Um País Chamado Favela (in English, A Country Called Favela) by Renato Meirelles, president of Data Popular, and Celso Athayde, co-founder of CUFA, examines the accomplishments of favelas and their economic advancements, with analysis of informal housing and its economic power from trained specialists and favela residents.
The study “X-Ray of Brazilian Favelas,” produced by the newly established Instituto Data Favela, investigated 63 favelas from ten different regions of Brazil, interviewing 2,000 people. The core findings relate to the economic resilience of the favelas, with increasing employment rates and wages. The findings are approached with caution and framed within socio-political historical contexts. Statistics are accompanied by residents’ real life stories and testimonials.
Changing the favela narrative
The unmet promises of improving favelas through upgrading and the structural exploitation that favelas suffer are considered throughout the book. The narrative of poverty and misery does not represent favelas: on the contrary, it’s one that feeds a narrative of stigmatization and “othering.” Meirelles and Athayde tell very different stories of the favelas, providing a more accurate and broad depiction of what the last ten years have brought to the economy of favelas. The objectives of this book are to demystify and eliminate naivety, ignorance and the romanticizing of favelas, to engage and stir action in favelas themselves, and attract the attention of both State and private actors.
The protagonists of these stories are the 11.7 million people who live in favelas (6% of Brazil’s total population). If favelas were a state, it would be the fifth most populous in Brazil. The authors write that average wage in favelas has increased 54.7% in the last ten years, from R$603 (US $269) in 2003 to R$1,068 (US $460) in 2013. This is significantly greater than the national average wage increase of 37,9% over the same period. Meirelles and Athayde argue that the increase of wages in favelas is the result of job creation and redistributive mechanisms like the federal subsidy program Bolsa Família.
Proportionally, favelas have more middle-class residents than Brazil as a whole: 65% in favelas compared to 54% nationally. In Rio, informal neighborhoods have lower unemployment rates than formal ones: 3.6% compared to 4.8%. The 2013 study found that 49% of favela residents are in formal employment, 21% are informally employed, 19% work autonomously, 4% are employers, 3% work as public servants, and 3% retain other jobs.
Favela entrepreneurship & success
The authors contemplate how favela earnings can be kept circulating within the communities. Favela Holding is the solution Meirelles proposes–a community entrepreneurship incubator that has been promoting favela start-ups. Favela Holding’s latest project is to build a a US$9.5 million shopping center in Complexo do Alemão. The mall would have 500 stores, generating 6,000 direct and 4,000 indirect jobs. Different from other conclusions of the book, this is the one that is most sharply contested among favela leaders.

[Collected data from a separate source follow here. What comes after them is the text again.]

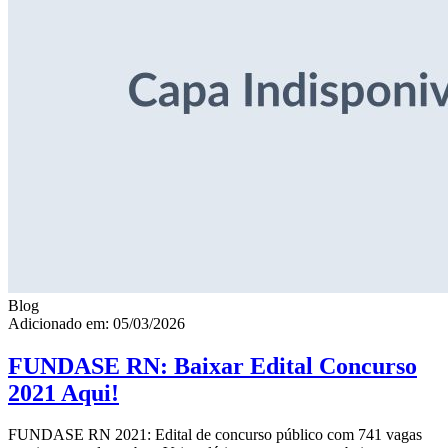
Blog
Adicionado em: 05/03/2026
FUNDASE RN: Baixar Edital Concurso
2021 Aqui!
FUNDASE RN 2021: Edital de concurso público com 741 vagas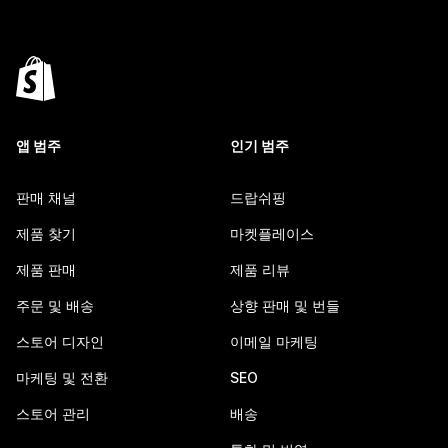
앱 범주
인기 범주
판매 채널
드랍쉬핑
제품 찾기
마켓플레이스
제품 판매
제품 리뷰
주문 및 배송
상향 판매 및 번들
스토어 디자인
이메일 마케팅
마케팅 및 전환
SEO
스토어 관리
배송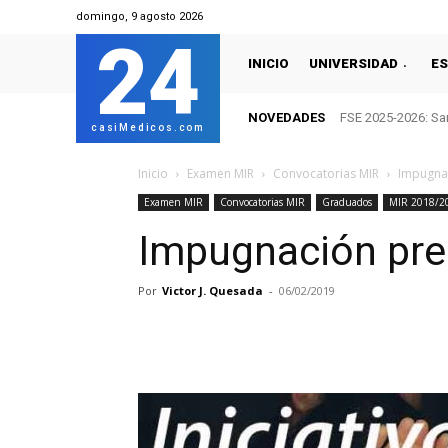
domingo, 9 agosto 2026
24
INICIO
UNIVERSIDAD
ES
NOVEDADES
FSE 2025-2026: San
casiMedicos.com
Inicio
Examen MIR
Convocatorias MIR
Impugna
Examen MIR
Convocatorias MIR
Graduados
MIR 2018/2
Impugnación pre
Por
Victor J. Quesada
-
06/02/2019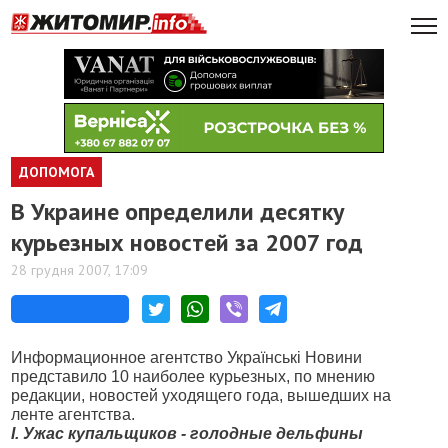
ДОПОМОГА
В Украине определили десятку
курьезных новостей за 2007 год
28 грудня 2007, 17:09
Информационное агентство Українські Новини
представило 10 наиболее курьезных, по мнению
редакции, новостей уходящего года, вышедших на
ленте агентства.
I. Ужас купальщиков - голодные дельфины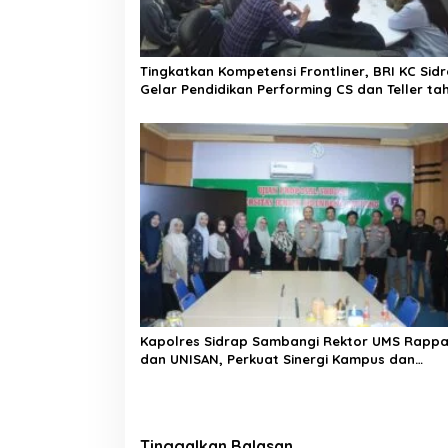
s
Tingkatkan Kompetensi Frontliner, BRI KC Sid
Gelar Pendidikan Performing CS dan Teller ta
2026
Kapolres Sidrap Sambangi Rektor UMS Rapp
dan UNISAN, Perkuat Sinergi Kampus dan
Kepolisian
Tinggalkan Balasan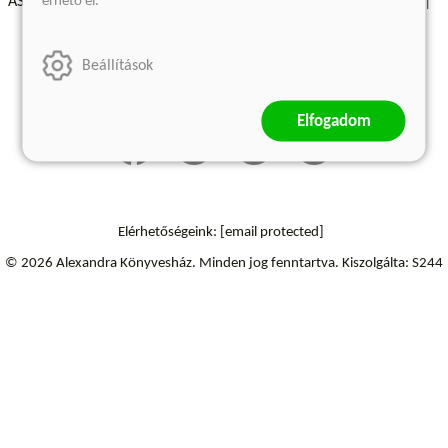
érhető el.
ÁSZF - Vásárlási feltételek
A kiadóról
Süti beállítások
Árkötött termékek
Kommentelési szabályzat
Beállítások
Szállítási információk
Elállás a szerződéstől
Elfogadom
Elérhetőségeink:
[email protected]
© 2026 Alexandra Könyvesház.
Minden jog fenntartva.
Kiszolgálta: S244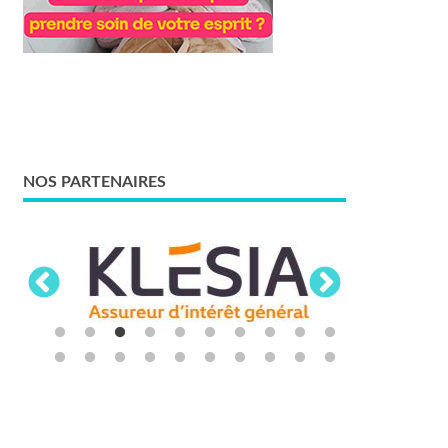
NOS PARTENAIRES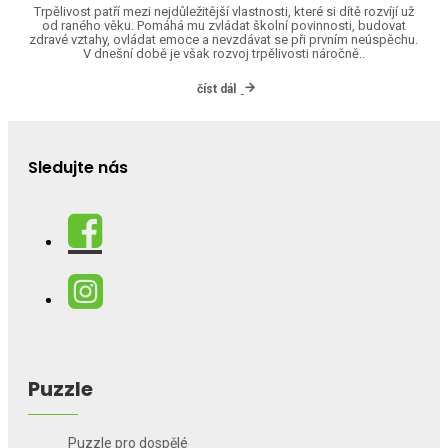
Trpělivost patří mezi nejdůležitější vlastnosti, které si dítě rozvíjí už
od raného věku. Pomáhá mu zvládat školní povinnosti, budovat
zdravé vztahy, ovládat emoce a nevzdávat se při prvním neúspěchu.
V dnešní době je však rozvoj trpělivosti náročně..
číst dál
Sledujte nás
Puzzle
Puzzle pro dospělé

A Country Called Favela documents stories of entrepreneurship and business success, from the Hostel Favela Inn that provides accommodation and tours in Chapéu Mangueira in Rio de Janeiro near Copacabana beach, to the Banco Palmas initiative that is expanding community banks and microcredit programs in Fortaleza, and Carteiro Amigo, a community-created and managed mail delivery system that has mapped and registered 12,000 addresses so far, allowing mail access including Internet deliveries to and from nine communities in Rio de Janeiro.
The refavela transformative process
What contributes to favela residents’ success? The study indicates that 14% of favela residents believe their success is due to family support, 40% believe they succeeded because of their faith in God and 42% give credit to their own efforts. Making the best use of available capital, solidarity networks and credit economy is essential. Mixing social ties (relatives and friends) and formal financial tools (such as micro-credit) is a significant component of favela business success. Favelas show that cooperation and generosity are routes to success.
However, the authors alert against renewed threats of dependency and clientelism, a Trojan horse that anyone could import to the favelas. Meirelles and Athayde argue the favela must be responsible for its own transformation, writing: “Favela must become refavela, reinvent and reprogram itself. If it does not co-manage the process of transformation, this will preserve the order of imbalance and disharmony, entrusting into others’ hands the construction of their future.”
Documenting the hopes and dreams of residents for a juster future for all, the authors emphasize the spirit of solidarity of favelas: “By nature, favelas are more collective and each of its residents represents a complex set of desires, aspirations, resentments, grudges, loves and dreams. Negotiating with one favelado is, in many cases, negotiating with everyone.”
Solidarity and belonging contributes to happiness. 94% of favela residents consider themselves happy (1% more than Brazilians on average); 81% of them like favelas, 66% wouldn’t leave their community and 62% are proud to live there. The determination to combat stigma, push forward economic development to combat financial insecurities, as well as the many battles favela residents fight that can’t be mentioned in one book, show the resilience and hope coursing through Brazil’s favelas.